Santinoceto’s Italian Market opened just about two months ago, and owner Nick Santinoceto said he’s happy with the response and is looking forward to serving customers for years to come.
Members of the Santinoceto family are no strangers to Clearfield and the family’s market is nothing new.
In 1931 his grandparents, Joseph and Mary, opened a market in East End. Joseph died in 1959, but his wife kept the market going until 1984.
Nick Santinoceto was practically raised in the store, and you could say it got into his blood.
His background is in computers and after school he moved away and stayed away for 21 years, returning home in 2002 to work at Clearfield Hospital.
Meanwhile, he was making sausage and meatballs, using his family’s special, secret recipe, for family and friends.
And, they would tell him he needed to open a store, and idea that got in the back of his mind and stayed there.
And when he was laid off in January of 2015, he thought there just might be enough of a demand for an Italian market to make a go of it.
The location is the former Medicine Shoppe store at 304 N. Third St. On Aug. 15 construction began to renovate the building using local contractors and engineers.
“I was very careful, very particular. I didn’t want to cut corners,” Nick Santinoceto said.
He is especially grateful to general contractor Jim Fox and electrician John Lowman for all of their hard work in getting everything done.
And when the doors finally opened, the response was overwhelming. Not only did the community respond, but his family was thrilled, with family members coming from across the United States for the grand opening.
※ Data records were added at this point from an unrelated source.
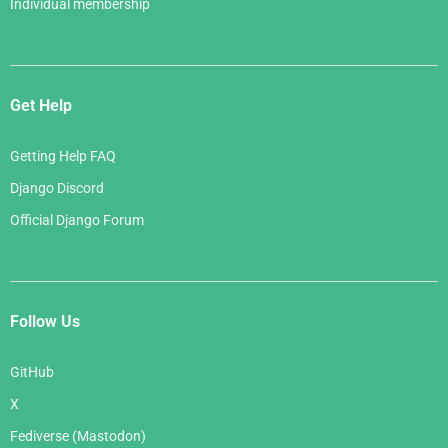
Individual membership
Get Help
Getting Help FAQ
Django Discord
Official Django Forum
Follow Us
GitHub
X
Fediverse (Mastodon)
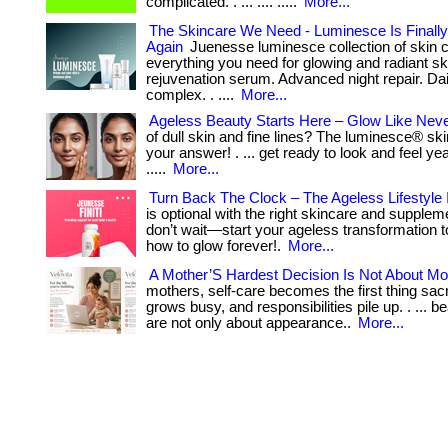
complicated. . ... .... .....
More...
The Skincare We Need - Luminesce Is Finally
Again
Juenesse luminesce collection of skin c
everything you need for glowing and radiant ski
rejuvenation serum. Advanced night repair. Dai
complex. . ....
More...
Ageless Beauty Starts Here – Glow Like Neve
of dull skin and fine lines? The luminesce® ski
your answer! . ... get ready to look and feel y
.....
More...
Turn Back The Clock – The Ageless Lifestyle 
is optional with the right skincare and supplement
don’t wait—start your ageless transformation to
how to glow forever!.
More...
A Mother’S Hardest Decision Is Not About M
mothers, self-care becomes the first thing sacr
grows busy, and responsibilities pile up. . ... 
are not only about appearance..
More...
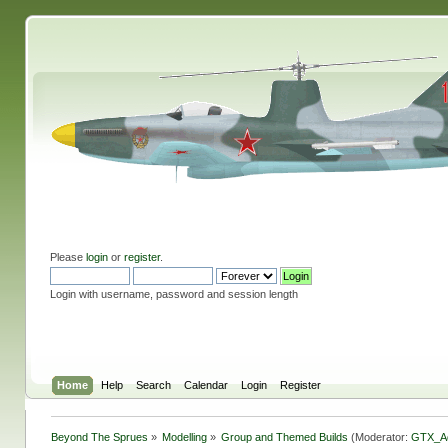
Please
login
or
register
.
Login with username, password and session length
Home
Help
Search
Calendar
Login
Register
Beyond The Sprues
»
Modelling
»
Group and Themed Builds
(Moderator:
GTX_A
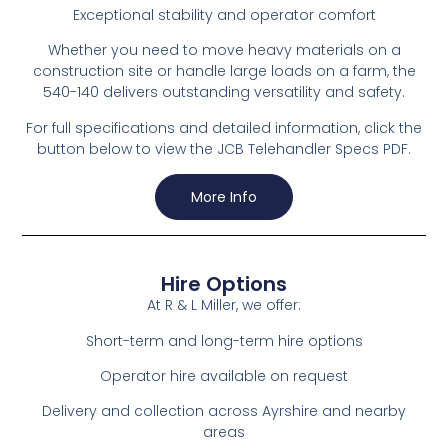
Exceptional stability and operator comfort
Whether you need to move heavy materials on a
construction site or handle large loads on a farm, the
540-140 delivers outstanding versatility and safety.
For full specifications and detailed information, click the
button below to view the JCB Telehandler Specs PDF.
More Info
Hire Options
At R & L Miller, we offer:
Short-term and long-term hire options
Operator hire available on request
Delivery and collection across Ayrshire and nearby
areas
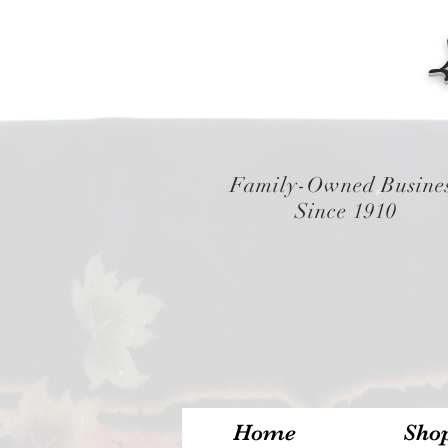
Family-Owned Busine
Since 1910
Home
Sho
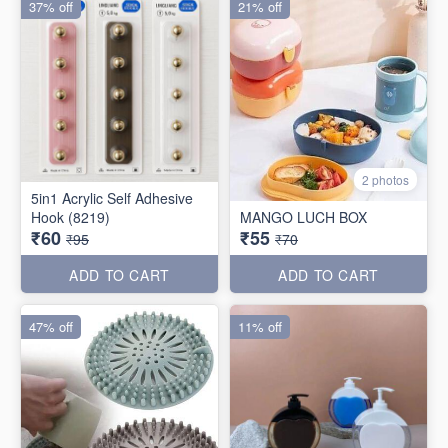
37% off
21% off
2 photos
5in1 Acrylic Self Adhesive
Hook (8219)
MANGO LUCH BOX
₹60
₹55
₹95
₹70
ADD TO CART
ADD TO CART
47% off
11% off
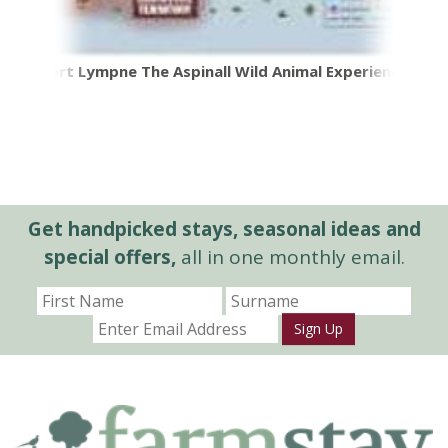
Port Lympne The Aspinall Wild Animal Experience
Get handpicked stays, seasonal ideas and
special offers,
all in one monthly email.
Sign Up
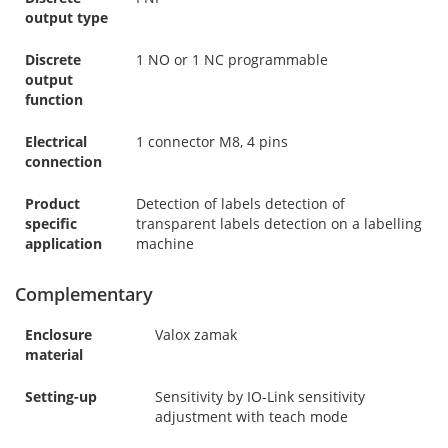
output type
Discrete
1 NO or 1 NC programmable
output
function
Electrical
1 connector M8, 4 pins
connection
Product
Detection of labels detection of
specific
transparent labels detection on a labelling
application
machine
Complementary
Enclosure
Valox zamak
material
Setting-up
Sensitivity by IO-Link sensitivity
adjustment with teach mode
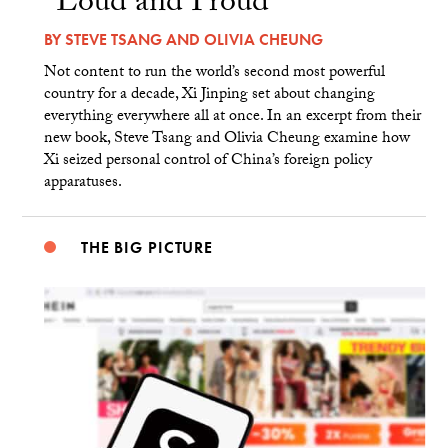
“Loud and Proud”
BY
STEVE TSANG
AND
OLIVIA CHEUNG
Not content to run the world’s second most powerful
country for a decade, Xi Jinping set about changing
everything everywhere all at once. In an excerpt from their
new book, Steve Tsang and Olivia Cheung examine how
Xi seized personal control of China’s foreign policy
apparatuses.
THE BIG PICTURE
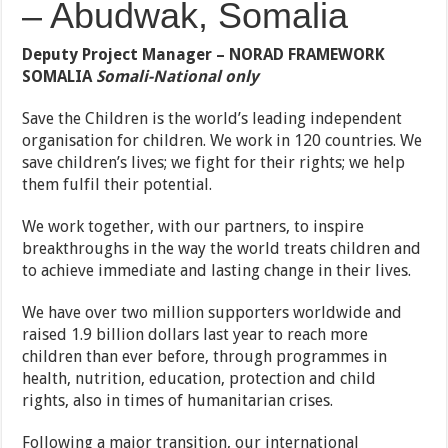
– Abudwak, Somalia
Deputy Project Manager – NORAD FRAMEWORK
SOMALIA
Somali-National only
Save the Children is the world’s leading independent
organisation for children. We work in 120 countries. We
save children’s lives; we fight for their rights; we help
them fulfil their potential.
We work together, with our partners, to inspire
breakthroughs in the way the world treats children and
to achieve immediate and lasting change in their lives.
We have over two million supporters worldwide and
raised 1.9 billion dollars last year to reach more
children than ever before, through programmes in
health, nutrition, education, protection and child
rights, also in times of humanitarian crises.
Following a major transition, our international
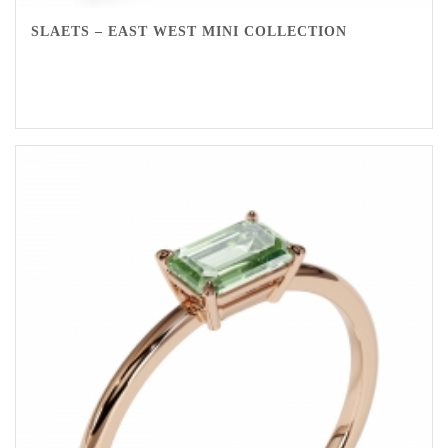
SLAETS – EAST WEST MINI COLLECTION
“I felt it was something I really wanted to do,” Nick Santinoceto said, “I could have gone elsewhere for work, but I wanted to stay home.”
The market deals in the best of Italian food. The sausage and meatballs are made on site, utilizing the secret family recipe, and everything else is quality foods from Pittsburgh, including pastas, sauces, deli meats, cheeses, etc.
“It’s like going to an Italian market in the strip district of Pittsburgh!” Nick Santinoceto promised. “My sausage and meatballs…well, you have to be the judge.” Especially popular, he mentioned, have been the ravioli and tortellini.
The market has been very well accepted with the first four weeks beyond expectation. Things slowed down a bit for the next four weeks, but the market is still doing well, he said.
The market is open five days a week. On Tuesday, Wednesday and Thursday, the hours are 10 a.m. To 6 p.m. On Friday the hours are 10 a.m. to 7 p.m. and on Saturday it is open 8 a.m. to 1 p.m.
The sausage and meatballs are made fresh at the beginning of the week, and Santinoceto has help with that.
He recently taught friend, Betina Nicklas, how to make the meatballs. Overall, the store has eight part-time workers, including Forrest Campman and Jody Vezza, whom he says he has relied heavily on, and Vickie Bunnell, his “right hand person.” “She’s fantastic!”
And, of course, he said more are made throughout the week as well, nearly every other day.
Nick Santinoceto has some ideas for the future. He is looking at what needs to be done to become a wholesale foods market, which requires paperwork with the U.S. Department of Agriculture. He’s also looking to do some expansion for coolers and so on, adding that he loves the location he’s at.
He is especially pleased with the reception Clearfield has given him and hopes to continue for years to come.